Regulators are stuck in the silly season
TODAY is officially back to school day for City workers and businesses across London, with the last holidaymakers finally back at their desks – it is a shame, therefore, that so many politicians, regulators and commentators remain so hopelessly stuck in the silly season.
As so often these days, it is Lord Turner, the City’s very own “Red Adair”, to which one must turn first. The FSA’s chairman is continuing to defend his flawed view that the financial services industry has “grown beyond a socially reasonable size” and that the industry must be cut back with the help of crippling “Tobin taxes” on financial transactions.
The idea isn’t new. It crops up every few years and is derived from the age-old fallacy that financiers and bankers serve no real purpose – other than to shuffle money around uselessly, while taking a cut in the process. Turner and Tobin’s analysis and prescriptions are wrong, for many reasons, as others have already pointed out. But two fresh points deserve a hearing.

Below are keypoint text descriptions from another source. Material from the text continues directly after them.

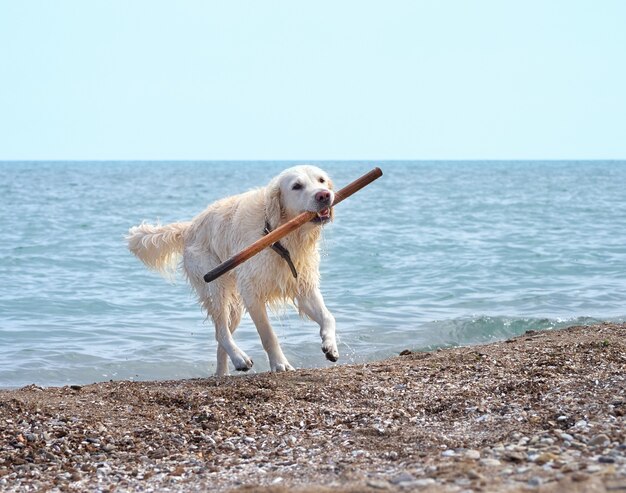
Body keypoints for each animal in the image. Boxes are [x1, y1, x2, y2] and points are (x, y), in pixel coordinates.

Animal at [125, 167, 336, 374]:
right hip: (215, 284)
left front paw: (330, 345)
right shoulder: (252, 293)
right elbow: (268, 334)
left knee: (221, 337)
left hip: (233, 306)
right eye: (296, 186)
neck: (277, 233)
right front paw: (280, 364)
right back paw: (239, 358)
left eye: (321, 180)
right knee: (221, 331)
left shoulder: (303, 286)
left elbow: (328, 317)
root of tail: (189, 227)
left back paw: (224, 372)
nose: (324, 195)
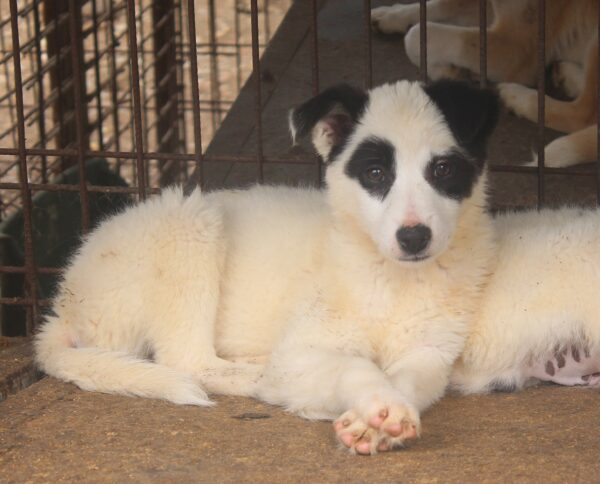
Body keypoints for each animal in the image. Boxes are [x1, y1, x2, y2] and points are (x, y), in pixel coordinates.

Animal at [372, 0, 596, 168]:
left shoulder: (516, 47)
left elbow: (417, 35)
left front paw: (449, 71)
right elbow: (440, 7)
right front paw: (391, 15)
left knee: (583, 114)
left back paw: (517, 98)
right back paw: (569, 76)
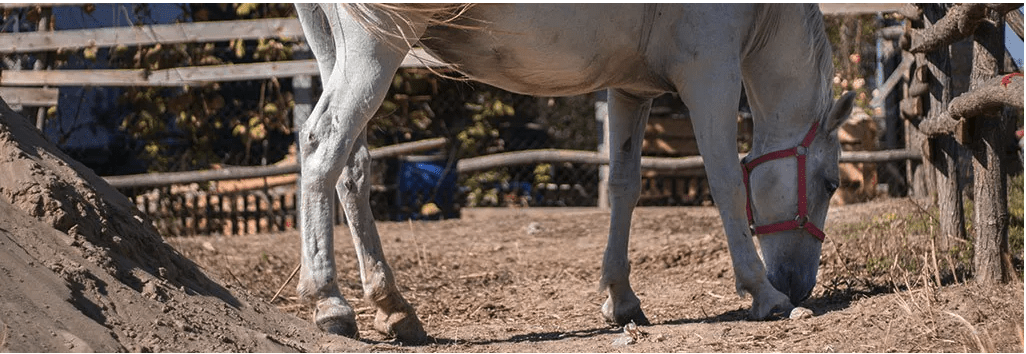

It is true that parts of the financial system had grown too big but not in the way Turner believes. Bubbles always lead to excessive growth and exuberant investment in certain parts of the economy – in some cases it is the production of tulips, in others railways or dot.coms and in recent years it was construction, property-related derivatives, credit card debt, bank balance sheets and so on. All of these are now being downsized without the help of new regulations.
Turner’s real problem is that he suffers from what F.A. Hayek, the Nobel-prize winning economist, described as a “fatal conceit”: a belief that he understands the economy better than it is possible for anybody to do so. Nobody, not even the best or brightest banker or regulator, has any idea what the City’s “right size” is; the kind of knowledge one would need to make that sort of judgement is not available to any one mind, however bright. Soviet central planners used to believe that they could gauge what a society’s wants and needs were, and then provide for them. Supply and demand were meant to be reconciled without the existence of decentralised markets and prices; it all ended it disaster. Turner is making the same intellectual error that doomed Marxism.
There are plenty of other silly season stories about. In a populist bid to distract attention from their own failings and ever-rising unemployment, many governments, especially Germany and France, are pushing for a fresh “crackdown” on bonuses. I have little doubt the G20 will come up with some sort of “agreement”; but few such resolutions ever make it into legislation in every member state. There is also a very big difference between changing the structure of payouts – the UK’s current position – and actually capping or banning bonuses. Most of the lofty promises made at the London G20 meeting have failed to be implemented; expect the next summit to be no different.
Forecasters are equally all over the place. Some remain wedded to untenably ultra-bearish positions; the remainder have reverted to their natural, institutional optimism and have started spouting the same ultra-bullish predictions that helped stoke the bubble. The truth will be somewhere in the middle, as I have been arguing since January. It’s good to be back.